{{IMG_SX}}Prato, 28 febbraio 2008 - E’ la griffe più prestigiosa del made in Italy e non è sfuggita alla contraffazione. I falsari delle Ferrari - sì, proprio delle Rosse di Maranelo - non sono cinesi bensì italiani. A stroncare su nascere l’associazione a delinquere con base a Licata, nell’Agrigentino, e diramazioni in varie regioni è stato il nucleo di polizia tributaria della guardia di finanza di Palermo. Anche a Prato il nucleo di polizia tributaria, diretto dal maggiore Demetrio Conti, ha eseguito un decreto di perquisizione a casa di un pratese appassionato di automobili e non impiegato nel settore che avrebbe scoperto su Internet il giro di 'Rosse' messe in vendita su vari siti e si sarebbe prestato a svolgere il ruolo di mediatore per le vendite. Vendite via web a prezzi appetibilissimi se non si trattasse di falsi - dai 20 ai 50mila euro - e quindi non necessariamente su piazza, anzi ad oggi a Prato non risultano essere stati effettuati sequestri di Ferrari taroccate.

 

L’indagine è partita con la scoperta in un officina di Licata di una falsa Ferrari F360 pronta per la vendita a un prezzo davvero d’occasione: 20 mila euro.
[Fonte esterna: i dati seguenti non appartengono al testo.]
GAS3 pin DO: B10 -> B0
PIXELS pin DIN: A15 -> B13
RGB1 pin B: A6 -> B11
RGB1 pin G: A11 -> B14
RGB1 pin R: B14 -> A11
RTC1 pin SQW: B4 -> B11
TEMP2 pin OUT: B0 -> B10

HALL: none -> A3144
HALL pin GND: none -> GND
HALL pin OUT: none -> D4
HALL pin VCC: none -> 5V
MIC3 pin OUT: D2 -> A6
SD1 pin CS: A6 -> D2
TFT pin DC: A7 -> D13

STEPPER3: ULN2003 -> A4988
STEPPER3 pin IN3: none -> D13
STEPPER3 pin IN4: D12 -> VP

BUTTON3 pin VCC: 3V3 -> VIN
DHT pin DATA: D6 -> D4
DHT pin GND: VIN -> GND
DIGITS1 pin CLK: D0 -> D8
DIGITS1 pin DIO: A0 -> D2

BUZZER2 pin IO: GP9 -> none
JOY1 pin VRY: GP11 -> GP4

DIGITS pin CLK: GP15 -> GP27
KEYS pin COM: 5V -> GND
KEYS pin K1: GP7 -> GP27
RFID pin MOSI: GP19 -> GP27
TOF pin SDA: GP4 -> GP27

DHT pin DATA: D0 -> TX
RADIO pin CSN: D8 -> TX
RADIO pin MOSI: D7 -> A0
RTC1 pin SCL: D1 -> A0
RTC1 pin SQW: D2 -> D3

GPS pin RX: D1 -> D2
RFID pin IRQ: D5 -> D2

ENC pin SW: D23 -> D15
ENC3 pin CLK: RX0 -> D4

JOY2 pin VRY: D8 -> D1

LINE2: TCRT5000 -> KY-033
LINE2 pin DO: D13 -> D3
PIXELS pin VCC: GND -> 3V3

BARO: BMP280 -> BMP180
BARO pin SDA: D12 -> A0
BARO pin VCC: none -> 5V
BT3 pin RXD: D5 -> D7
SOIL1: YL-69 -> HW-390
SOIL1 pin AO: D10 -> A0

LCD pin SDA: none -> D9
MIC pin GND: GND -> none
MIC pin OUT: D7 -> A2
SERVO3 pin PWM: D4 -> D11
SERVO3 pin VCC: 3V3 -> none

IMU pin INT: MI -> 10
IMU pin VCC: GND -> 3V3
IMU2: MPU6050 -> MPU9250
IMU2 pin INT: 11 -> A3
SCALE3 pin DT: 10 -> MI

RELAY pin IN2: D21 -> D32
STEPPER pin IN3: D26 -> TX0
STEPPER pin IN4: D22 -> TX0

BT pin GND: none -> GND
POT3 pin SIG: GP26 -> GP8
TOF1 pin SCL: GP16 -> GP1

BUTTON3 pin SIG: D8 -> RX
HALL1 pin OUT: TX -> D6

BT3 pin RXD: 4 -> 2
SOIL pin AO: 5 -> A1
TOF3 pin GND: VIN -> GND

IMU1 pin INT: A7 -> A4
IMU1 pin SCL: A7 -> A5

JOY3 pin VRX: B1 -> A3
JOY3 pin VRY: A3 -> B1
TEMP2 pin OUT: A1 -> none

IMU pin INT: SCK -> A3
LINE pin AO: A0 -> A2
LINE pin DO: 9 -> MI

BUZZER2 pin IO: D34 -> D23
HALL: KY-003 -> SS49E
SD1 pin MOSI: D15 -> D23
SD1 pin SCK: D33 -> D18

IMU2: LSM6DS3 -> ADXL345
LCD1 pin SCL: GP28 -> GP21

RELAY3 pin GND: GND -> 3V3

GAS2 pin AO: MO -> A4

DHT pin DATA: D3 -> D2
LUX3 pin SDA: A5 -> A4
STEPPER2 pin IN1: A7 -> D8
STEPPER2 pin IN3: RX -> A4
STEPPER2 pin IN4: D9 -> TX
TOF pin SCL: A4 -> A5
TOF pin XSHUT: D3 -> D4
Prezzo non poi così appetibile visto che si trattava di un falso. Gli accertamenti hanno poi condotto le Fiamme gialle in diverse città italiane, tra cui Prato ma anche Asti, Casale Monferrato, Milano, Taranto e Crotone, dove sono stati posti i sigilli ad altre sei false 'rosse' di vari modelli già pronte per la consegna e a sette che erano in via di completamento. Otto le persone che sono state denunciate per associazione a delinquere, truffa, contraffazione, frode e ricettazione. Tra gli indagati, oltre al mediatore pratese, risulta anche un rivenditore di auto di Trento ed i titolari di alcuni siti internet.

 

Oltre alle auto gli investigatori, che hanno potuto contare sulla collaborazione della casa di Maranello, hanno scoperto e sequestrato alcuni pezzi di ricambio originali, come marchi, cruscotti e volanti, ed altri in vetroresina riprodotti come cofani, portiere e paraurti. Secondo gli investigatori erano pronti per la vendita ad officine che poi avrebbero provveduto all'assemblaggio su chassis di auto per lo più di provenienza americana.